### Task brief
Up to and including the line with "свыше 30 000 рублей) БЕСПЛАТНО!", output the records exactly as they appear.

[[ Extracted information, beginning ]]

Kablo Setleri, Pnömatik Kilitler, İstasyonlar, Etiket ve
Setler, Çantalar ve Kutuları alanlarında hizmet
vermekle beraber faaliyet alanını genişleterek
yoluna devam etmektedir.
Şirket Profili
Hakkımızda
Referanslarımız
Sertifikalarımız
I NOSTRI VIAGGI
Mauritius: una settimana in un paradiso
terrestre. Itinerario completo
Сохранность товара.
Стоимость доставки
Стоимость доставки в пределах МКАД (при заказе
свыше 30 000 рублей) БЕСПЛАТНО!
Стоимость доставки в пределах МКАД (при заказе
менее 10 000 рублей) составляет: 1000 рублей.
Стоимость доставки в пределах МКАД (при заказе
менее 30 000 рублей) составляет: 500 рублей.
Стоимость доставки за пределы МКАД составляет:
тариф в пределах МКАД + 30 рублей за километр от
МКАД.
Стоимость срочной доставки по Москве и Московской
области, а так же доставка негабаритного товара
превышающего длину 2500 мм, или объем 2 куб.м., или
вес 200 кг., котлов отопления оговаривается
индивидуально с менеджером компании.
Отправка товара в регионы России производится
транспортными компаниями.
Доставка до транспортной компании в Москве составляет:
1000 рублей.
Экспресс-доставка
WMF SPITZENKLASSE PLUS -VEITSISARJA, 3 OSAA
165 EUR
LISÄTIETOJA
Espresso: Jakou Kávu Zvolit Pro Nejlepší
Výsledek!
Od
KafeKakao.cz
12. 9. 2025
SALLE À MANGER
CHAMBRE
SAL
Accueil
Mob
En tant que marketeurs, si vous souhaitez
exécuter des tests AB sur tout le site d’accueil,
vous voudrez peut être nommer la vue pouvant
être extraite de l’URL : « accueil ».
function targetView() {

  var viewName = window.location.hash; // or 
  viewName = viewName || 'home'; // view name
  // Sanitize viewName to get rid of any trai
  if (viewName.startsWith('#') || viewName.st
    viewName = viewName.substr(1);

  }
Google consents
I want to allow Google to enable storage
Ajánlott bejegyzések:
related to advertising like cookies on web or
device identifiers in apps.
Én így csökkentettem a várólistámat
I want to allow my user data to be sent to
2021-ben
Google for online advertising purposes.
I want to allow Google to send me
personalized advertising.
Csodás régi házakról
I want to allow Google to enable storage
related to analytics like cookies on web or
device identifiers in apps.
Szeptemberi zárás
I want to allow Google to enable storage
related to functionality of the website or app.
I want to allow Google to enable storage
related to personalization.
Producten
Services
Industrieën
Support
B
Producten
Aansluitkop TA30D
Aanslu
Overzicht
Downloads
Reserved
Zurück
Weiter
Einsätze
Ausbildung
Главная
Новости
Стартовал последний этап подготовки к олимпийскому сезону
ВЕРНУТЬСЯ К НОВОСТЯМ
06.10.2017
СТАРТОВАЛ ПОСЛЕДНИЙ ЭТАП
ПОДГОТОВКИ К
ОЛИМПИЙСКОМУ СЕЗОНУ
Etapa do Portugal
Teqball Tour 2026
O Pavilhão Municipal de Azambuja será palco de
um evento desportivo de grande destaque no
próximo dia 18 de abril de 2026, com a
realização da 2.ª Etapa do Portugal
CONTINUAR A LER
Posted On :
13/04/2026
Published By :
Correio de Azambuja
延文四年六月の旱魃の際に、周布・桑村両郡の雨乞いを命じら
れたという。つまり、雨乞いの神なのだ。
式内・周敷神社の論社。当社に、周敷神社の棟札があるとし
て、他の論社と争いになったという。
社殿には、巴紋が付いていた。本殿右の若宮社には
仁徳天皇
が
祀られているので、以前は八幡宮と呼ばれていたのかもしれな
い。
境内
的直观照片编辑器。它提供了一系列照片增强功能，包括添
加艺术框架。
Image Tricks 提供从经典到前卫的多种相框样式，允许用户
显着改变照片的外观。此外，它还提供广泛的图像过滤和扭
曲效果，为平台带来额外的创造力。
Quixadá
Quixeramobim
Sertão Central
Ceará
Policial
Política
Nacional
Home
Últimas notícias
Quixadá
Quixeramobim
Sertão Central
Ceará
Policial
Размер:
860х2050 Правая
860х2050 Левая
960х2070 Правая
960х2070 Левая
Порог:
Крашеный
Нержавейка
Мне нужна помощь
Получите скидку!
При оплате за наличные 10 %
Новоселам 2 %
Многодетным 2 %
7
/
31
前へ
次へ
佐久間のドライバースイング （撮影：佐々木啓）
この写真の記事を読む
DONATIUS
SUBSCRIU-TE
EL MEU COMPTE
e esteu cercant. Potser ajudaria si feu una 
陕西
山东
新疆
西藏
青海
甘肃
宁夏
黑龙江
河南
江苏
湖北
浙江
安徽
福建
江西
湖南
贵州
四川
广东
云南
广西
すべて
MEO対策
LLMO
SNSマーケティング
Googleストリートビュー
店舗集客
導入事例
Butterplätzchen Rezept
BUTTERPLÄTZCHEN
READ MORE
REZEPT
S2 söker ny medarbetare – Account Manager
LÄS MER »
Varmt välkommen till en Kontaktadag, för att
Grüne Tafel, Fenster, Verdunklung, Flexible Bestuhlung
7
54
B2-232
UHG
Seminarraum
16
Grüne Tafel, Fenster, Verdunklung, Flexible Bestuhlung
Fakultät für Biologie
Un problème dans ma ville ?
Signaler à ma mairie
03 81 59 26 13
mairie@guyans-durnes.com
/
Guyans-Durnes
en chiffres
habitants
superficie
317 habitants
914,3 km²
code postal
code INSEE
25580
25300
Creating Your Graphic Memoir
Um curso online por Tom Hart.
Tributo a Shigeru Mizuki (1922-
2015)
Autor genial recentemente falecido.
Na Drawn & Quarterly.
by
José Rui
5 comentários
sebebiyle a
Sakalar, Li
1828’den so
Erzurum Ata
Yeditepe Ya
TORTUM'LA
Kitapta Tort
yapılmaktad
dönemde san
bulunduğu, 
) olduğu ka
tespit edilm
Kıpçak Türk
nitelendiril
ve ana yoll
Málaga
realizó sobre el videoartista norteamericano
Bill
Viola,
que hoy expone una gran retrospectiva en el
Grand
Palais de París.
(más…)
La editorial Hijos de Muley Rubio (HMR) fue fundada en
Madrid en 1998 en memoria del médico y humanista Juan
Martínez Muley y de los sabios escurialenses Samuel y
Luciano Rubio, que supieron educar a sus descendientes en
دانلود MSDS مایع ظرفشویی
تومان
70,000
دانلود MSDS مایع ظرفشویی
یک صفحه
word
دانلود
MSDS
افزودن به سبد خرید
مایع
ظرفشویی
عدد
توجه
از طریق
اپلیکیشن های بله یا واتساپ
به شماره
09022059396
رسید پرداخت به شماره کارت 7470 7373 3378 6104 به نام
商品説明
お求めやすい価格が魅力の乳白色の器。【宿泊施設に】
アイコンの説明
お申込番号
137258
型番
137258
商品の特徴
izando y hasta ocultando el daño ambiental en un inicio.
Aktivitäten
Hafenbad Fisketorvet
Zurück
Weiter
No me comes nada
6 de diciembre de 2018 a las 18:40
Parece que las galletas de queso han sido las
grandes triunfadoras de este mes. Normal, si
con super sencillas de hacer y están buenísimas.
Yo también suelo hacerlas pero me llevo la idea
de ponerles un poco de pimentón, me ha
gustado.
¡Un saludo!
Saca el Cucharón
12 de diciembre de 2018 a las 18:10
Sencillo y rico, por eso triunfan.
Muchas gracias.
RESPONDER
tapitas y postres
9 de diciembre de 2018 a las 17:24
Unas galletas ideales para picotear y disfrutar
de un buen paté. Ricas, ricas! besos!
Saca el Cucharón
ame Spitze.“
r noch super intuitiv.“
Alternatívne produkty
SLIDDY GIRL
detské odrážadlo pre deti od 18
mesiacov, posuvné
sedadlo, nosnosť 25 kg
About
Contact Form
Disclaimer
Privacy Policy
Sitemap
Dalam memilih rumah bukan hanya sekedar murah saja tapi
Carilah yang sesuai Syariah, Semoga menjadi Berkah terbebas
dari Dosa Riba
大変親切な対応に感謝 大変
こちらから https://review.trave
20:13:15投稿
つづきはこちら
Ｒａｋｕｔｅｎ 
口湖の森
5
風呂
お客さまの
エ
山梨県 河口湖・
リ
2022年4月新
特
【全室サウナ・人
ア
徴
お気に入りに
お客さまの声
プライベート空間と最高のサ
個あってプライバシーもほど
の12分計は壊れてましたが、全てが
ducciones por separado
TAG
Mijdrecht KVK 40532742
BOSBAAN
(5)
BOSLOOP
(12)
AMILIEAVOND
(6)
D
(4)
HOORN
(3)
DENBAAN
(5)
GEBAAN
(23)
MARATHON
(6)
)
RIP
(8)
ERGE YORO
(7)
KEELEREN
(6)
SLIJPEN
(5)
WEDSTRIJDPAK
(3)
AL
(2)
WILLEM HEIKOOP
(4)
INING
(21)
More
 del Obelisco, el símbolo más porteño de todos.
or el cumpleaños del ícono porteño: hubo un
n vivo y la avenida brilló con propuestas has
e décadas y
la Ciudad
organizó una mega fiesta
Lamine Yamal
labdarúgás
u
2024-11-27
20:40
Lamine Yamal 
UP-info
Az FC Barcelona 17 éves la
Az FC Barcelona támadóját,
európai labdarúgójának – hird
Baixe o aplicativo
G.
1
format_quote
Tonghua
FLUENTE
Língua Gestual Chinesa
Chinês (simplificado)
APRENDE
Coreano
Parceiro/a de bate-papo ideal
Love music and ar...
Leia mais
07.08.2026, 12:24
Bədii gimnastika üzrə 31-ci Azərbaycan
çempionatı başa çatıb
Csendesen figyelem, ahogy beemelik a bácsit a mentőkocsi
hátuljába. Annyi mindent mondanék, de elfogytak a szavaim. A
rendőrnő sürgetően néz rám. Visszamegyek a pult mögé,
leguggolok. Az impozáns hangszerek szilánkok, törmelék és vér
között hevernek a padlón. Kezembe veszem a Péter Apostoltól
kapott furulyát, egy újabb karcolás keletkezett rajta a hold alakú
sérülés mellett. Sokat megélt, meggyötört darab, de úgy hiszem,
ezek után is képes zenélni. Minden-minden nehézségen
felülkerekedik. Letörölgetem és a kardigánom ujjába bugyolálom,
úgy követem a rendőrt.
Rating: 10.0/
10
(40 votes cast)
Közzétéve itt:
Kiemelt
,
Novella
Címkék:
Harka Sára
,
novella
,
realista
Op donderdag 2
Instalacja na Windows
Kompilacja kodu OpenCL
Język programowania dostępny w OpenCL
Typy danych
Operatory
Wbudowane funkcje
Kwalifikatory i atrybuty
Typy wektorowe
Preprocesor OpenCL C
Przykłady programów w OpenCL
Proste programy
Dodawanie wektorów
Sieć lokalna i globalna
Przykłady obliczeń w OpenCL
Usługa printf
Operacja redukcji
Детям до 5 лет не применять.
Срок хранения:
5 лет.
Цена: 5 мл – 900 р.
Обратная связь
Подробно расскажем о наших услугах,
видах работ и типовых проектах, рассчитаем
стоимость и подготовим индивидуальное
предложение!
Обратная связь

[[ Extracted information, end ]]

### Finished task
Kablo Setleri, Pnömatik Kilitler, İstasyonlar, Etiket ve
Setler, Çantalar ve Kutuları alanlarında hizmet
vermekle beraber faaliyet alanını genişleterek
yoluna devam etmektedir.
Şirket Profili
Hakkımızda
Referanslarımız
Sertifikalarımız
I NOSTRI VIAGGI
Mauritius: una settimana in un paradiso
terrestre. Itinerario completo
Сохранность товара.
Стоимость доставки
Стоимость доставки в пределах МКАД (при заказе
свыше 30 000 рублей) БЕСПЛАТНО!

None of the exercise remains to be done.